Eglé, belle et poète, a deux petits travers :
Elle fait son visage, et ne fait pas ses vers !

disait une épigramme de Lebrun. Dorat surtout passait pour être l’auteur des ouvrages de Mme de Beauharnais ; aussi dit-on qu’elle fut affligée de la mort de son ami jusqu’à en « perdre l’esprit », quoique La Harpe eût déclaré que ses ouvrages étaient si mauvais qu’il n’y avait vraiment pas de raison pour les lui disputer.

Quoi qu’il en soit du mérite et de l’authenticité de ses œuvres c’était la meilleure femme du monde, élégante sans prétention, simple, douce et charitable : elle eut beaucoup d’amis, parmi lesquels Bailly, Buffon, Mably, Bitaubé, Dussaulx, Mercier, Restif de la Bretonne. Mariée en 1753 au comte de Beauharnais, elle fut la tante de Madame Bonaparte et la marraine d’Hortense.

Madame Du Frénoy, encore une nantaise, connue surtout par ses Élégies légèrement inspirées de Parny, fit représenter, l’année suivante, l’Amour exilé des cieux, comédie en un acte, en vers, qui n’ajoutera rien à sa gloire. Passons.

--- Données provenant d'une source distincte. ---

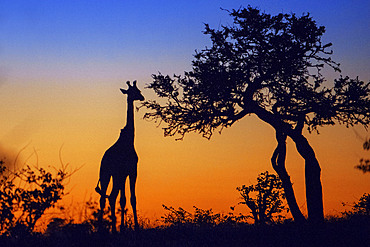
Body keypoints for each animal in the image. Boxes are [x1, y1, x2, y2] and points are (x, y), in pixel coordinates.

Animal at [95, 80, 145, 233]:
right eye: (135, 91)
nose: (142, 97)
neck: (129, 140)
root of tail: (104, 159)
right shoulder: (132, 171)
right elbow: (131, 198)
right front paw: (136, 227)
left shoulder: (125, 173)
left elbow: (123, 200)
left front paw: (123, 227)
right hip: (108, 175)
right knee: (109, 196)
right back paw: (108, 229)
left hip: (107, 174)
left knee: (107, 197)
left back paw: (105, 229)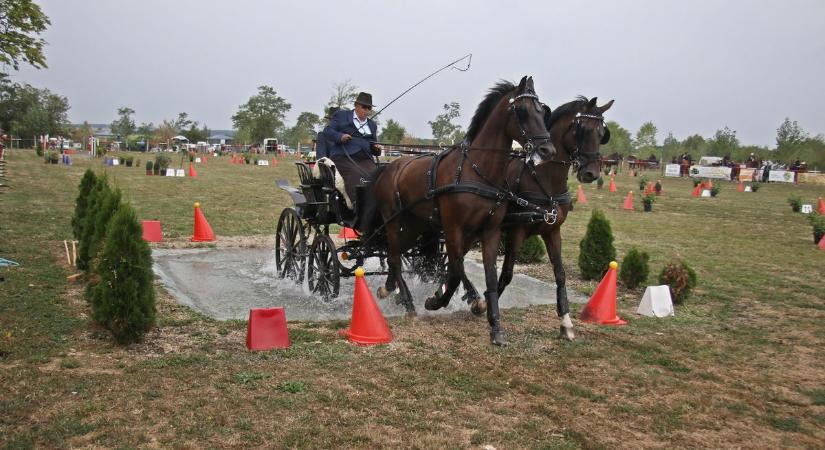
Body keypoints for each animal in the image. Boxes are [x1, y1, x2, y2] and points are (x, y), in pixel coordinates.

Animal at [370, 76, 556, 344]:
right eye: (522, 110)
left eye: (542, 111)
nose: (548, 151)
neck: (477, 171)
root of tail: (390, 166)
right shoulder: (453, 228)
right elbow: (456, 270)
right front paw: (435, 301)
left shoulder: (490, 231)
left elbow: (490, 275)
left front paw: (495, 326)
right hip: (394, 221)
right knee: (394, 254)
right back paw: (408, 303)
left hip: (415, 225)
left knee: (396, 254)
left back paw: (389, 288)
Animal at [496, 96, 612, 340]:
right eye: (582, 129)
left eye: (602, 133)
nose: (591, 173)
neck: (544, 179)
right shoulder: (517, 230)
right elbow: (507, 272)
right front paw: (485, 305)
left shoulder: (552, 231)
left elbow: (560, 274)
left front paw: (566, 322)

Aussi bien nous avons à nous arrêter davantage à la farouche Olympe de Gouges, fameuse par ses démêlés avec les Comédiens Français, qui osaient refuser ses extravagantes productions. Il faut lire sa brochure : les Comédiens démasqués ou Mme de Gouges ruinée par la Comédie-Française : « Les femmes qui ont eu le courage de se faire jouer sur votre théâtre, dit-elle, m’offrent un exemple effrayant des dangers que court mon sexe dans la carrière dramatique. On excuse volontiers les chûtes fréquentes qu’y font les hommes ; mais on ne veut pas qu’une femme s’expose à y réussir. » Cependant, les Comédiens français avaient reçu, et ils donnèrent le 28 octobre 1789, son drame intitulé : l’Esclavage des Nègres ou l’heureux naufrage, 3 actes en prose, avec divertissements. La première représentation fut très houleuse, et la pièce, dans laquelle jouait Talma, disparut de l’affiche après la troisième, ce qui fut très-fâcheux… pour la « Caisse Patriotique », qu’Olympe de Gouges avait fondée et au profit de laquelle elle avait consacré sa part d’auteur.